* **Document text**
▬▬▬▬▬▬▬▬▬▬
But I'm not a novelist
Of course, you could have come this far and now be thinking 'But, I'm not a writer, I'm not a novelist. How on earth does this affect me?'.
Well, if you read books, you're affected by this. If you watch films, you're affected. TV. Radio. All media is affected by this. Trouble is, when the effect in question, the harm, is a matter of what's missing – the work that is not created because the difficulty of clearing rights prevents it – it is harder to measure and quantify. You can't miss what you've never had.
“This is what's so wrong about the view that says 'asking permission is simple',” says Lessig, “because the reality is that clearing rights as such an extraordinary hassle, that most people would never even think of doing it. So that's why making clear the freedoms that are associated with the content first is a great way to get people to participate, and when they do they begin to recognise why the existing system is flawed.”
But I'm not an American
Equally, you may be thinking 'But Lessig's an American and I'm not. How can American copyright law affect me?'. You have to remember that the internet is not bound by geographical boundaries and neither is culture. A European website hosting content that, for example, riffs off a Disney character is still going to get a cease-and-desist letter from Disney's lawyers, regardless of their location.
▬▬▬▬▬▬▬▬▬▬
Render this sentence from the passage on copyright in Spanish: "You have to remember that the internet is not bound by geographical boundaries and neither is culture." Work only from the passage on copyright.

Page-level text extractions
▬▬▬▬▬▬▬▬▬▬
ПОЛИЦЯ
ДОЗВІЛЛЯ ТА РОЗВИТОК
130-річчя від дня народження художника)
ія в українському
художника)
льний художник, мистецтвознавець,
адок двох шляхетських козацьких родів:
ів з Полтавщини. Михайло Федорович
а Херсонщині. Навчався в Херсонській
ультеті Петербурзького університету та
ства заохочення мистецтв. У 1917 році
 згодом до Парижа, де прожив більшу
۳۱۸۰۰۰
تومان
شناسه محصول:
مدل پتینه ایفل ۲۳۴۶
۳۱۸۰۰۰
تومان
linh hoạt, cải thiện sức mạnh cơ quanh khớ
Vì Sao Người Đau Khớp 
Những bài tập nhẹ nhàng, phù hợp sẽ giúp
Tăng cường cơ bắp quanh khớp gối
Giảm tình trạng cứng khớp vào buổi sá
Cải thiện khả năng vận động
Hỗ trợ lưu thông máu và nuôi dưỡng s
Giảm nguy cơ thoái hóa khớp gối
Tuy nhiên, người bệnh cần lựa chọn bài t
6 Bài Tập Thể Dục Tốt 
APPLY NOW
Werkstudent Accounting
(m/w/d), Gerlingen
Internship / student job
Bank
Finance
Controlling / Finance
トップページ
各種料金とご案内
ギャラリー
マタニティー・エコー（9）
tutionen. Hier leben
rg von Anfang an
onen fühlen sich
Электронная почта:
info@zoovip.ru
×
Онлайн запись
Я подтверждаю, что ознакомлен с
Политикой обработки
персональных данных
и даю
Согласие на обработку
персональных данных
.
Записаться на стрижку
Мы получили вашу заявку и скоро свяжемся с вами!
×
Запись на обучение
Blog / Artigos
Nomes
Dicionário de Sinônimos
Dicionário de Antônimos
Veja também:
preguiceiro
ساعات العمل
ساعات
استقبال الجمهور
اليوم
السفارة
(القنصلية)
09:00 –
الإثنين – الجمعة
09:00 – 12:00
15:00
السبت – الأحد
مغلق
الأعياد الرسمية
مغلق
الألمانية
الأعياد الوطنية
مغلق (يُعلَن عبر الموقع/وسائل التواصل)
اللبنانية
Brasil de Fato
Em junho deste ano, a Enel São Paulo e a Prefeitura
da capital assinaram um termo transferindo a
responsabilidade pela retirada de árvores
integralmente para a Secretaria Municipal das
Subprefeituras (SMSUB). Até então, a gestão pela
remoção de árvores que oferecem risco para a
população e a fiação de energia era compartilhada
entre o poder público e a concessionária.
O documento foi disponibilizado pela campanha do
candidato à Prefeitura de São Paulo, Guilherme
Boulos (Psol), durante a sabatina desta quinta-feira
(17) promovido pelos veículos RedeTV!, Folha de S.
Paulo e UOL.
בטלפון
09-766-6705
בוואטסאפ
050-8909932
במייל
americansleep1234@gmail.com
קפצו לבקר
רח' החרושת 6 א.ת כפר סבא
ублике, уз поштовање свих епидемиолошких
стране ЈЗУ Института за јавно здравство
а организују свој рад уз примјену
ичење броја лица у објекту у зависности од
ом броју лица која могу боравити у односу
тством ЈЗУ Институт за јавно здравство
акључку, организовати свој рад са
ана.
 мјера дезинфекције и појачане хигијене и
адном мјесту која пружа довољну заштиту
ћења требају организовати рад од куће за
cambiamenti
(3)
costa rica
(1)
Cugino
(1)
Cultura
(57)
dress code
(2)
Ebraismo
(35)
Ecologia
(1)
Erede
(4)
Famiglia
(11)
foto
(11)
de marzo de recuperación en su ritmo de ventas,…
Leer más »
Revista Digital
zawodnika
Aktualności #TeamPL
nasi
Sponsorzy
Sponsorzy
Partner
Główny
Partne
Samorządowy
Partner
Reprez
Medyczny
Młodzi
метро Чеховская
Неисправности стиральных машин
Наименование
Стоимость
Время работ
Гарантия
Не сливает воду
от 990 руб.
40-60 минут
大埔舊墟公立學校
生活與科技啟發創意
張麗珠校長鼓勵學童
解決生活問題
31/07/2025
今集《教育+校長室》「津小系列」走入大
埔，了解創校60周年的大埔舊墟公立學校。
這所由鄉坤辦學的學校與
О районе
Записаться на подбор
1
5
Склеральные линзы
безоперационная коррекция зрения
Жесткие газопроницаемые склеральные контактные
▬▬▬▬▬▬▬▬▬▬
* **Exercise result**
Hay que recordar que internet no está limitado por fronteras geográficas, y la cultura tampoco.